Industry Insights
Industry Insights
SCOPE News
Friddy Hoegener
03 January 2019
How to properly manage staff is one of the great questions that face all executives, team leaders, and entrepreneurs who have a plan for expansion in the near future. Simply put, most companies cannot ultimately survive as solo operations, and so must ultimately sink or swim based on the ethics, conscientiousness, enthusiasm, and teamwork of their staff.
Of course, any good management strategy requires more than a touch of nuance. You could scare your staff into line and belittle them when they cross you, but then you’ll be setting yourself up for a major backlash sooner or later. Work will be done badly and grudgingly, people will take chances to ruin your day on purpose, and the second another employment opportunity presents itself, everyone will walk.
What you really want to do is to encourage your staff to do their best work of their own accord, rather than having to coerce them to make it happen.
Since that is an altogether better way of doing things, here are some tips.
Generally speaking, most employees will be grateful to employers who treat them as people with career aspects and ambitions of their own, and who take the requisite steps to nurture them professionally.
By offering your staff training opportunities and qualifications freely, you help to invest in their future in a positive way. You also show that you have a degree of trust in them — that you believe in making them more employable to competitors, without fearing they’re going to flee at the first opportunity.
Last but not least, these training opportunities and qualifications may significantly boost their on-the-job performance in your own company.
Putting all your staff through a first aid course, or sponsoring your senior people to do an online MBA in finance can both encourage them to do their best work.
Back in the day, Google famously innovated a policy of requiring their employees to spend 20% of their working time, working autonomously on personal projects that they believed would benefit the company.
This policy, or something like it, has since been adopted by other groups and has spread fairly widely, and for good reason.

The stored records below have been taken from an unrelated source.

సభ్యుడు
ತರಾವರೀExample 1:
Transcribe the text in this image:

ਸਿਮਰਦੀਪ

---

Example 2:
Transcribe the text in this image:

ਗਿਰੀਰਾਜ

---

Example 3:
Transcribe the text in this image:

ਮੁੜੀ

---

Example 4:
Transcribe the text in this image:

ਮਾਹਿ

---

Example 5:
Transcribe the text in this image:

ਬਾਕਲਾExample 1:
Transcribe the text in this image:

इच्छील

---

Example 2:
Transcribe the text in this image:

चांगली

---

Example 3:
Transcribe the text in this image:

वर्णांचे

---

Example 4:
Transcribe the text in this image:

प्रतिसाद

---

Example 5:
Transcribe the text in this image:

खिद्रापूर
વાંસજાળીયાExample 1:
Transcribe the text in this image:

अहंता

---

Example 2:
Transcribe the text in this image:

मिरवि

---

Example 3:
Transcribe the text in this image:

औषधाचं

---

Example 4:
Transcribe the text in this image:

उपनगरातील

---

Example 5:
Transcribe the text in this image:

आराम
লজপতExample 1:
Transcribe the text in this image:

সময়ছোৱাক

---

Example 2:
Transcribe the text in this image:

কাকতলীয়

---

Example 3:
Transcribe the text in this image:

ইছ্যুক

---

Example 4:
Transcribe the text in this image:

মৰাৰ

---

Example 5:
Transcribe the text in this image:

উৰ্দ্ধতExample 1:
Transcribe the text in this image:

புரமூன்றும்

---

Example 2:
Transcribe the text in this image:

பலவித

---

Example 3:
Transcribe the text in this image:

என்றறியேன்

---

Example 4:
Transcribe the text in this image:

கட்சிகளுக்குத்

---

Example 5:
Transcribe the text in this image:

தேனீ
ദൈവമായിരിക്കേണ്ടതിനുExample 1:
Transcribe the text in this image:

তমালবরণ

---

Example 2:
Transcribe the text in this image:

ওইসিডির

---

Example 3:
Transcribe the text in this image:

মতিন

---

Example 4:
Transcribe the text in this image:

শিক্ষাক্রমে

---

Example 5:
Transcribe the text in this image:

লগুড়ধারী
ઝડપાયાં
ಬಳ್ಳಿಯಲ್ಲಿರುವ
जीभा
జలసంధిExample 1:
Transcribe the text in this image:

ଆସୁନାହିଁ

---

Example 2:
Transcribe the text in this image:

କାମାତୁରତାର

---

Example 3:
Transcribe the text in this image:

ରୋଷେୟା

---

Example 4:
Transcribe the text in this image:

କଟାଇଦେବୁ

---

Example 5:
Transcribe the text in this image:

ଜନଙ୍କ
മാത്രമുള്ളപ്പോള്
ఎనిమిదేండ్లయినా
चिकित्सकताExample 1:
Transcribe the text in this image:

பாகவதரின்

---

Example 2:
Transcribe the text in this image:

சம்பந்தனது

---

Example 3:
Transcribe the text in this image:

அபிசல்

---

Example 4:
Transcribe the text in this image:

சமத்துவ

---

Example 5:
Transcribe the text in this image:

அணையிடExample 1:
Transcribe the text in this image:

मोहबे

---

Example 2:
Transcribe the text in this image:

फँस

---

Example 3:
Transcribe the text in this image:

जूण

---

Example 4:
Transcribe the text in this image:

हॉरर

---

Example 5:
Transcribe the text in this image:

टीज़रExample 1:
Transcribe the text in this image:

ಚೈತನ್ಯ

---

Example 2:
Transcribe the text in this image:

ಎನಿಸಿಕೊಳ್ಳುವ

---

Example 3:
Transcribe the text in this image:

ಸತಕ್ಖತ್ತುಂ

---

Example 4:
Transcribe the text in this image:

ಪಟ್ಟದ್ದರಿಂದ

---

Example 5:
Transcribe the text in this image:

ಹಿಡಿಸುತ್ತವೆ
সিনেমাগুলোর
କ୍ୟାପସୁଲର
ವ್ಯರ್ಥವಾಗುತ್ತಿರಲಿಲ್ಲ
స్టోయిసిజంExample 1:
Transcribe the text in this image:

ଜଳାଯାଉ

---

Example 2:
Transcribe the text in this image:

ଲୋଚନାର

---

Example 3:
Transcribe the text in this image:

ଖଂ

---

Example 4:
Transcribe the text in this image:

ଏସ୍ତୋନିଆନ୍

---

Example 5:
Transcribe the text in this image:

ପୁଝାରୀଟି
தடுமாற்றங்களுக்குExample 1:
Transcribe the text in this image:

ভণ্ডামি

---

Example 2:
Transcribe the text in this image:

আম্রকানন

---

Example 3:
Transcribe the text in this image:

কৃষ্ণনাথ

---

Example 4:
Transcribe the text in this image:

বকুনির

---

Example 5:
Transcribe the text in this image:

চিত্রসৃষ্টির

People are consistently driven to work harder and with more enthusiasm when they have a degree of autonomy over their work, and when they feel like they’re making a real, positive impact. By incentivising and facilitating autonomous creativity among your employees, you significantly increase the odds that they will do better work.

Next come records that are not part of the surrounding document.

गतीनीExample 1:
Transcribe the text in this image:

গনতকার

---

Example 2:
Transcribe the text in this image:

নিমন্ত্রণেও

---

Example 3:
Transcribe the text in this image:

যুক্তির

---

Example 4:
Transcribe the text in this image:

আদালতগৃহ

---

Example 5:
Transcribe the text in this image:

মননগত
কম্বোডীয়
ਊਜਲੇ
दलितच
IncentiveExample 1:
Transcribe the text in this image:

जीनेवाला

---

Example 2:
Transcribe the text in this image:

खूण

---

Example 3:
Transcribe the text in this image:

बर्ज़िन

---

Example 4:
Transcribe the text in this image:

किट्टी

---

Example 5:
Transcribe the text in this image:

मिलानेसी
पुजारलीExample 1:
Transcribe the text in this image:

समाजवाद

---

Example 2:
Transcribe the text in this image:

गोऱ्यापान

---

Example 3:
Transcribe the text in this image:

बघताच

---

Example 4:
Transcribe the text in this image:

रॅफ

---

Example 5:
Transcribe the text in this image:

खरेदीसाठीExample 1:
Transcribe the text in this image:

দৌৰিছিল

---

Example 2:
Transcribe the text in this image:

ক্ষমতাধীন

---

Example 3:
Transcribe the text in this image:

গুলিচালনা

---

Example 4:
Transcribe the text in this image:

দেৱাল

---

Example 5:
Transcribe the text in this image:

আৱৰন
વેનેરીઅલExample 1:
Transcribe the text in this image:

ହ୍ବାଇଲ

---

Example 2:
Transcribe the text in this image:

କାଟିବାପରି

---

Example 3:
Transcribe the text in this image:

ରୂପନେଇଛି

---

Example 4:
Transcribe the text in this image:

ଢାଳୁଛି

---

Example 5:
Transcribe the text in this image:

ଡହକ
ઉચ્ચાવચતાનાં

Often, staff may be rendered disheartened or unproductive due to the kinds of mishaps and administrative errors that could be totally avoided with a bit of careful thought.
It is common, for example, for team members who are working on the same project together but who have poor channels of communication, to end up stepping on each others’ toes and re-writing each other’s work.
As much as possible, use tools and put structures in place to reduce the resistance to desirable behaviours and increase resistance to undesirable ones. Website blockers, for example, can prevent your employees from wasting time on social media, while team project management tools can ensure a more harmonious working environment.